§ WORK TO BE COMPLETED: Find every line in the records below that has the word "Multiquick" in it, and copy each of those lines.

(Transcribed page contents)

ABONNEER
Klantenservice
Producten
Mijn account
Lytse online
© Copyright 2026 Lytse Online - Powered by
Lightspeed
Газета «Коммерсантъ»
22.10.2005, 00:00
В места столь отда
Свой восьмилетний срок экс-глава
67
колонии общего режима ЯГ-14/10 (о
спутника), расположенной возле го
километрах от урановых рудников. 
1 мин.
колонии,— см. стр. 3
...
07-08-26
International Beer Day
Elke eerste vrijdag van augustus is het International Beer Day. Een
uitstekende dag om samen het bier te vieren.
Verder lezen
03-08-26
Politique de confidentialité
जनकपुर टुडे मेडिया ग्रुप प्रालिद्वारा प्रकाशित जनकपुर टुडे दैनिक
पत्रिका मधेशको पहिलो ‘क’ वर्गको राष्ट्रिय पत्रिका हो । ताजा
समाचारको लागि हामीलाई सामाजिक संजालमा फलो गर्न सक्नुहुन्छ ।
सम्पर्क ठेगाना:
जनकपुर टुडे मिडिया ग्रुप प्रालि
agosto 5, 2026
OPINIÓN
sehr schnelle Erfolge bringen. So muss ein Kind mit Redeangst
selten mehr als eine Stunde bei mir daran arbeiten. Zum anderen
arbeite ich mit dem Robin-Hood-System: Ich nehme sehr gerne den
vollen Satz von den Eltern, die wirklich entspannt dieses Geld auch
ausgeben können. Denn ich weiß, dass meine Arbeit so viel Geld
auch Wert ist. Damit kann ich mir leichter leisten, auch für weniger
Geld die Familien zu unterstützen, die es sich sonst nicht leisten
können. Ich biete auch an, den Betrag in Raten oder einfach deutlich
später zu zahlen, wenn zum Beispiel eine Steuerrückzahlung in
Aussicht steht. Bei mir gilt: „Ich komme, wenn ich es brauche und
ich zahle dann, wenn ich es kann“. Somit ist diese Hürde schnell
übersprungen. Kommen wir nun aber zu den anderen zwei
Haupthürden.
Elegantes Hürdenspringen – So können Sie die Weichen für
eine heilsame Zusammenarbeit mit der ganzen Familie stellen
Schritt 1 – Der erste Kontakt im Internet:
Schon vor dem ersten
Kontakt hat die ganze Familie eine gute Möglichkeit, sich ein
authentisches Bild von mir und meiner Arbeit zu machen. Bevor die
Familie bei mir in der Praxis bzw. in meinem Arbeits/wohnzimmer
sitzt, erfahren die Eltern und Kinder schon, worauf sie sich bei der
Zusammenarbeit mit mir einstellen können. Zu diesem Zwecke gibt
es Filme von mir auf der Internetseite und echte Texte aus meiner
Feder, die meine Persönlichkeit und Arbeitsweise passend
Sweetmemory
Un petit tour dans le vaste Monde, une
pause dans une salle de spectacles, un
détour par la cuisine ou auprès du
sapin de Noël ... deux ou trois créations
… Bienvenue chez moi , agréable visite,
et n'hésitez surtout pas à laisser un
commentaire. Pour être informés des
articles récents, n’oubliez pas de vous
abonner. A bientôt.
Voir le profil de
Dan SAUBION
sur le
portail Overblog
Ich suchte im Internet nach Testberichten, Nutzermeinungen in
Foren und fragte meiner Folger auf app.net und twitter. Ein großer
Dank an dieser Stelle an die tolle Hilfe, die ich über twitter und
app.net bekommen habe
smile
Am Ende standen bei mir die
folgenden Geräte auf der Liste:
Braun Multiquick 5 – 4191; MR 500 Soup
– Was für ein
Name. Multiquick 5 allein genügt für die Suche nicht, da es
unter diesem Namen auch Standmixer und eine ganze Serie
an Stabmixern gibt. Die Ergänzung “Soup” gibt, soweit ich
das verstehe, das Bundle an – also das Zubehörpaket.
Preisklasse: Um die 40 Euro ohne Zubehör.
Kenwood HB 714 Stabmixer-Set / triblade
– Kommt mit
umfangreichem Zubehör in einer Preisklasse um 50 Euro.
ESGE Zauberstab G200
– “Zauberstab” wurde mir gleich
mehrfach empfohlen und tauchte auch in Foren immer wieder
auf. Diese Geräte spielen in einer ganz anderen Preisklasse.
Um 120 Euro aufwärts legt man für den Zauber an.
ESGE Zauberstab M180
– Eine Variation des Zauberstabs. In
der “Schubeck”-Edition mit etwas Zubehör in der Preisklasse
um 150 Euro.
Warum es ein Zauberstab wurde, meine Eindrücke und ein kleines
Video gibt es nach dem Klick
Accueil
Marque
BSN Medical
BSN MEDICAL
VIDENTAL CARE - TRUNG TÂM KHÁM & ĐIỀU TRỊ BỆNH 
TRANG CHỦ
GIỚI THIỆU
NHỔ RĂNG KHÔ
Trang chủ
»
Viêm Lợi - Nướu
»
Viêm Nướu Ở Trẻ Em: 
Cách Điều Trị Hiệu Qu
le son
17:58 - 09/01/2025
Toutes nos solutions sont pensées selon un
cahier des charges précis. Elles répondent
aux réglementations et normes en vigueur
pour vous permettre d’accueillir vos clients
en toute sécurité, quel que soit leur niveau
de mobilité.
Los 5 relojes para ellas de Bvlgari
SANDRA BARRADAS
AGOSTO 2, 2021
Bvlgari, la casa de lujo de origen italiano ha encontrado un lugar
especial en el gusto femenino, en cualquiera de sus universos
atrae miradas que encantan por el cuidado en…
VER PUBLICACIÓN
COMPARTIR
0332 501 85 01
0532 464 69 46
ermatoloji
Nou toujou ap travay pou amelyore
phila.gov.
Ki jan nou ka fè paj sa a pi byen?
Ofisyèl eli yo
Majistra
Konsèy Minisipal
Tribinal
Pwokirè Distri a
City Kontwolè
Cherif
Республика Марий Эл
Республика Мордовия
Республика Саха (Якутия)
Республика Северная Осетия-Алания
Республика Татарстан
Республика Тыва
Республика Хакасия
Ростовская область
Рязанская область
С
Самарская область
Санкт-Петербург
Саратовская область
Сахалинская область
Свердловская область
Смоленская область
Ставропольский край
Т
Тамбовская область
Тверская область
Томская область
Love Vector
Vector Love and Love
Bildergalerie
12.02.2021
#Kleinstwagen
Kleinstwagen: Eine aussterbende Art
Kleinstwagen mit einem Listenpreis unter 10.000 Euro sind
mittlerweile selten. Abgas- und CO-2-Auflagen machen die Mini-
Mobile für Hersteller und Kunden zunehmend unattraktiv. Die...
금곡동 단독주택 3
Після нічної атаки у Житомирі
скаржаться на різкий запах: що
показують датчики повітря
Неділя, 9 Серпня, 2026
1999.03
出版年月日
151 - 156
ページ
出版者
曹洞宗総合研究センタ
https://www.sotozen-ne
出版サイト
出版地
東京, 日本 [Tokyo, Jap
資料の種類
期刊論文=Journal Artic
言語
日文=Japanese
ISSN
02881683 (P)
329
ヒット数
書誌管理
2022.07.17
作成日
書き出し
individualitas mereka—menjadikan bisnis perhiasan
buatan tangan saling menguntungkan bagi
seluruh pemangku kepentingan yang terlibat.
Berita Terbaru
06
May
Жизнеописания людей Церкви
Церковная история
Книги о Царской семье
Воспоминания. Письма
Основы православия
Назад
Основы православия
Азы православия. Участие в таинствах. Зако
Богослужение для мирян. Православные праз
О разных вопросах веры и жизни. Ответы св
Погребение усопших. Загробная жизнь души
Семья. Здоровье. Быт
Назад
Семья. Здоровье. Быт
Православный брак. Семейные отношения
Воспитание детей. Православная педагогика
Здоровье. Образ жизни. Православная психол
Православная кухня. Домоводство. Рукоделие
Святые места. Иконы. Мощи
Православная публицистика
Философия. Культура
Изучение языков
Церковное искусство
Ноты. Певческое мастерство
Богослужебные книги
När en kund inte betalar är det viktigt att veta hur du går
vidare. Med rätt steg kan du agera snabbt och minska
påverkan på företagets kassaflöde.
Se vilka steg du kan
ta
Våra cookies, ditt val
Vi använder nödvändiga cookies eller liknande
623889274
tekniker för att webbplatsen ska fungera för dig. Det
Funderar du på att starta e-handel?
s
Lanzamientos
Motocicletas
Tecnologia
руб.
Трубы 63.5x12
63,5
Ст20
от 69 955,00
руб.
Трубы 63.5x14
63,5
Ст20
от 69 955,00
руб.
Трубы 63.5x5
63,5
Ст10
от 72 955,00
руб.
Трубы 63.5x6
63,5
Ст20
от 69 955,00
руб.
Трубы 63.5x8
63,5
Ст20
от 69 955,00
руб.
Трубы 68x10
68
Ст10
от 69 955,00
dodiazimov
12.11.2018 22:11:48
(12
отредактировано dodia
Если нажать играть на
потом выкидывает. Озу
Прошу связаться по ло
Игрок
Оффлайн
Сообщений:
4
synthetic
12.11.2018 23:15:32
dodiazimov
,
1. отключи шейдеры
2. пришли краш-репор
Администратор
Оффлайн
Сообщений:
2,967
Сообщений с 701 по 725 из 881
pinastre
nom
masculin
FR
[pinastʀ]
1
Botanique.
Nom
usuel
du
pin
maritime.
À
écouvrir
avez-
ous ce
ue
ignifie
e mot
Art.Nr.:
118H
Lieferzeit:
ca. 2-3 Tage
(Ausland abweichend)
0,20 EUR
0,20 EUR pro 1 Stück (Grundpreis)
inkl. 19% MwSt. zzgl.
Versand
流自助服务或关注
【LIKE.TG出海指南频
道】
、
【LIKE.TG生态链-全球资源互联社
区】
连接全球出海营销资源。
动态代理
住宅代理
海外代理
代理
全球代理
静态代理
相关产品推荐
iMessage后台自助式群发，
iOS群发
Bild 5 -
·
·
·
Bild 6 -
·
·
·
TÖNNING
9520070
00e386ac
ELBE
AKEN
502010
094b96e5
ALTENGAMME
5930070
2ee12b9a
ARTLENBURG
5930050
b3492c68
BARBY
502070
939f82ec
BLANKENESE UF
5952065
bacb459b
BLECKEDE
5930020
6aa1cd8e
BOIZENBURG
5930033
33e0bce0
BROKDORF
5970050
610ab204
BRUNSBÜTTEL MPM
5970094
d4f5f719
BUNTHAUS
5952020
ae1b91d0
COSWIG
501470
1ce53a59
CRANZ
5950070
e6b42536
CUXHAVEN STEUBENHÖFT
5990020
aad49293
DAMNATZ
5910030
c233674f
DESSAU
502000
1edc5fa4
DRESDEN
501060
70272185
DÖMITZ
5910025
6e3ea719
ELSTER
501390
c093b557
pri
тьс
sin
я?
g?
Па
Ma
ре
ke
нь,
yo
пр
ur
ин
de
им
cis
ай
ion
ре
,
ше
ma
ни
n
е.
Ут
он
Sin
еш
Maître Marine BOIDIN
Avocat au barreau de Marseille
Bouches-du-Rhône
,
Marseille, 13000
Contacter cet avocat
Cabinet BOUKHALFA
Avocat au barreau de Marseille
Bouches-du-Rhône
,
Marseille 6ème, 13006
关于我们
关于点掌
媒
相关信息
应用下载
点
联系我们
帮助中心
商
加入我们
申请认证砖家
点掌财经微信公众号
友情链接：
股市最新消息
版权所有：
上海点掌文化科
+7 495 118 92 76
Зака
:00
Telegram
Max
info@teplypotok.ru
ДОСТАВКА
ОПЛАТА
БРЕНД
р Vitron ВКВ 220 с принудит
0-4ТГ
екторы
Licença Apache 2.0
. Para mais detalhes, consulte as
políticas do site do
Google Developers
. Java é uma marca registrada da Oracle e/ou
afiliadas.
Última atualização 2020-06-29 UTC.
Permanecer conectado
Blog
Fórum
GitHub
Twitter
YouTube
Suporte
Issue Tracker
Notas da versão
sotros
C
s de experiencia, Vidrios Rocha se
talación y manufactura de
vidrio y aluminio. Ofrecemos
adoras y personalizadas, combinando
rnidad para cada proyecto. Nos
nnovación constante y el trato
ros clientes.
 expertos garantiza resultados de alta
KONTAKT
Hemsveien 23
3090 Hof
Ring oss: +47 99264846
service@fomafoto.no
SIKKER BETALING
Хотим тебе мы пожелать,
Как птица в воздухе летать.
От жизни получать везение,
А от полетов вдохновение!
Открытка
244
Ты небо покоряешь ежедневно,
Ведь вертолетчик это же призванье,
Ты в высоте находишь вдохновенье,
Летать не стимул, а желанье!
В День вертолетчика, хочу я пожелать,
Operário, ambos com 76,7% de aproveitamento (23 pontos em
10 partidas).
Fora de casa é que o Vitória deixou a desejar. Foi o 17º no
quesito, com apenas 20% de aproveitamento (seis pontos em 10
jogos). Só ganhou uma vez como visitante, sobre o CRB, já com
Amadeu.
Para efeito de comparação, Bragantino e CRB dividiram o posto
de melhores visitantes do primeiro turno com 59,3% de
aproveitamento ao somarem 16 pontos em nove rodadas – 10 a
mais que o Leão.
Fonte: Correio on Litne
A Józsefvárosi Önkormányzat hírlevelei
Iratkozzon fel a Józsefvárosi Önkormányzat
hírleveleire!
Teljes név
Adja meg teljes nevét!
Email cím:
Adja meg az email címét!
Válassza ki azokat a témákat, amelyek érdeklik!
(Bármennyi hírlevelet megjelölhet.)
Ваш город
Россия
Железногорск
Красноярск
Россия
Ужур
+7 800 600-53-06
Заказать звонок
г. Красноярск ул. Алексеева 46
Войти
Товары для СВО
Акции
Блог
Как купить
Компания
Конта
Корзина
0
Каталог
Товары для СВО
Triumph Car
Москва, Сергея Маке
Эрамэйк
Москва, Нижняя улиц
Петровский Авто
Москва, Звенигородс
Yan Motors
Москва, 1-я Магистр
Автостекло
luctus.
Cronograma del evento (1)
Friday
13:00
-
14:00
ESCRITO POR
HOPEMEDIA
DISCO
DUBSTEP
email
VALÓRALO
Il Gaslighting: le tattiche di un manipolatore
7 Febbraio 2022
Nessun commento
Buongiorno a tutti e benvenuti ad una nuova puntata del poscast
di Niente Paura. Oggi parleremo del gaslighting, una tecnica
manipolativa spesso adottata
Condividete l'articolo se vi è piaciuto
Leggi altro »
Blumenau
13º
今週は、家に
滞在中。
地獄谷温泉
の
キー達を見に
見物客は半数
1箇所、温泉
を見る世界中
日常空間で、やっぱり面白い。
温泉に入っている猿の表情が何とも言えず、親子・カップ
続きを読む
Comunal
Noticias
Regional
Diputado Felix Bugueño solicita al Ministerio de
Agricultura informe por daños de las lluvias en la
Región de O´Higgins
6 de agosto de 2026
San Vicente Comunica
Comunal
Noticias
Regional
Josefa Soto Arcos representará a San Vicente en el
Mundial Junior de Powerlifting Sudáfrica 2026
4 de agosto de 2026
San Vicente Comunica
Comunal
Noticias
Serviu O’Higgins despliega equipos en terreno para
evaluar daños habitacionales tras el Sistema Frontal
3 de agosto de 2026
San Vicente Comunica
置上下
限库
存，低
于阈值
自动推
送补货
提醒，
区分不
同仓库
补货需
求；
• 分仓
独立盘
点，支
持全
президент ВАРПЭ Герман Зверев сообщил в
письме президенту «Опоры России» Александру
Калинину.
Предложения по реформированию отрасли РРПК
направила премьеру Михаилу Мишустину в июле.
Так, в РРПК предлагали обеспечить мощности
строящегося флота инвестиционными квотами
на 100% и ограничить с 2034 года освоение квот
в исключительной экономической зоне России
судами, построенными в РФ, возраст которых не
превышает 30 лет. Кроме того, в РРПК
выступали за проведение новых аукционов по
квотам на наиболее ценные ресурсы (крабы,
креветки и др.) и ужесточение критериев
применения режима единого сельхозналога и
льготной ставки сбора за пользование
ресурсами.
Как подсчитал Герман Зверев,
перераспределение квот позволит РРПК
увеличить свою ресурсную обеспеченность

§ SOLUTION TO THE PROBLEM:
Braun Multiquick 5 – 4191; MR 500 Soup
Name. Multiquick 5 allein genügt für die Suche nicht, da es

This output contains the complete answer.